SUPPLIED MATERIAL
___

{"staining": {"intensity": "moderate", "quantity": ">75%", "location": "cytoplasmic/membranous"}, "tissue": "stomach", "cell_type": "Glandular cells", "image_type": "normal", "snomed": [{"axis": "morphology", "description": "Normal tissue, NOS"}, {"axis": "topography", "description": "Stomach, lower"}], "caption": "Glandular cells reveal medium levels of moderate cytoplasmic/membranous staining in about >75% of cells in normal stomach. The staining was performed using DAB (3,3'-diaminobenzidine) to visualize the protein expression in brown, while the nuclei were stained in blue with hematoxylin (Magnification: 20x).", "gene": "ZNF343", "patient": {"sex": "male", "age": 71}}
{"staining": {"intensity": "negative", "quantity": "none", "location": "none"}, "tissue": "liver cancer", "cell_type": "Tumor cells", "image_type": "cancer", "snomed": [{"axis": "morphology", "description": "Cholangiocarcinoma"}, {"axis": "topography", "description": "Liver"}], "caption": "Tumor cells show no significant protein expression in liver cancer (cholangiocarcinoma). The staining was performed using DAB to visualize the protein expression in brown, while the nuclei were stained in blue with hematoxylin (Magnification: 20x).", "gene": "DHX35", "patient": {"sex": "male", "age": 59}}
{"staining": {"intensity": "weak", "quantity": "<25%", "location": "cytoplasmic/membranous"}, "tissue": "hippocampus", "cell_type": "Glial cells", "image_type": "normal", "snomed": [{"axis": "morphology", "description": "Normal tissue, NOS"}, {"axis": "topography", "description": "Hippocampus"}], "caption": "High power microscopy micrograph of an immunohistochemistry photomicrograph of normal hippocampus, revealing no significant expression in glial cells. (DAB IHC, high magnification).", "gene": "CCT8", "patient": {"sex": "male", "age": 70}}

___

Output the listing above without altering a single character.

{"staining": {"intensity": "moderate", "quantity": ">75%", "location": "cytoplasmic/membranous"}, "tissue": "stomach", "cell_type": "Glandular cells", "image_type": "normal", "snomed": [{"axis": "morphology", "description": "Normal tissue, NOS"}, {"axis": "topography", "description": "Stomach, lower"}], "caption": "Glandular cells reveal medium levels of moderate cytoplasmic/membranous staining in about >75% of cells in normal stomach. The staining was performed using DAB (3,3'-diaminobenzidine) to visualize the protein expression in brown, while the nuclei were stained in blue with hematoxylin (Magnification: 20x).", "gene": "ZNF343", "patient": {"sex": "male", "age": 71}}
{"staining": {"intensity": "negative", "quantity": "none", "location": "none"}, "tissue": "liver cancer", "cell_type": "Tumor cells", "image_type": "cancer", "snomed": [{"axis": "morphology", "description": "Cholangiocarcinoma"}, {"axis": "topography", "description": "Liver"}], "caption": "Tumor cells show no significant protein expression in liver cancer (cholangiocarcinoma). The staining was performed using DAB to visualize the protein expression in brown, while the nuclei were stained in blue with hematoxylin (Magnification: 20x).", "gene": "DHX35", "patient": {"sex": "male", "age": 59}}
{"staining": {"intensity": "weak", "quantity": "<25%", "location": "cytoplasmic/membranous"}, "tissue": "hippocampus", "cell_type": "Glial cells", "image_type": "normal", "snomed": [{"axis": "morphology", "description": "Normal tissue, NOS"}, {"axis": "topography", "description": "Hippocampus"}], "caption": "High power microscopy micrograph of an immunohistochemistry photomicrograph of normal hippocampus, revealing no significant expression in glial cells. (DAB IHC, high magnification).", "gene": "CCT8", "patient": {"sex": "male", "age": 70}}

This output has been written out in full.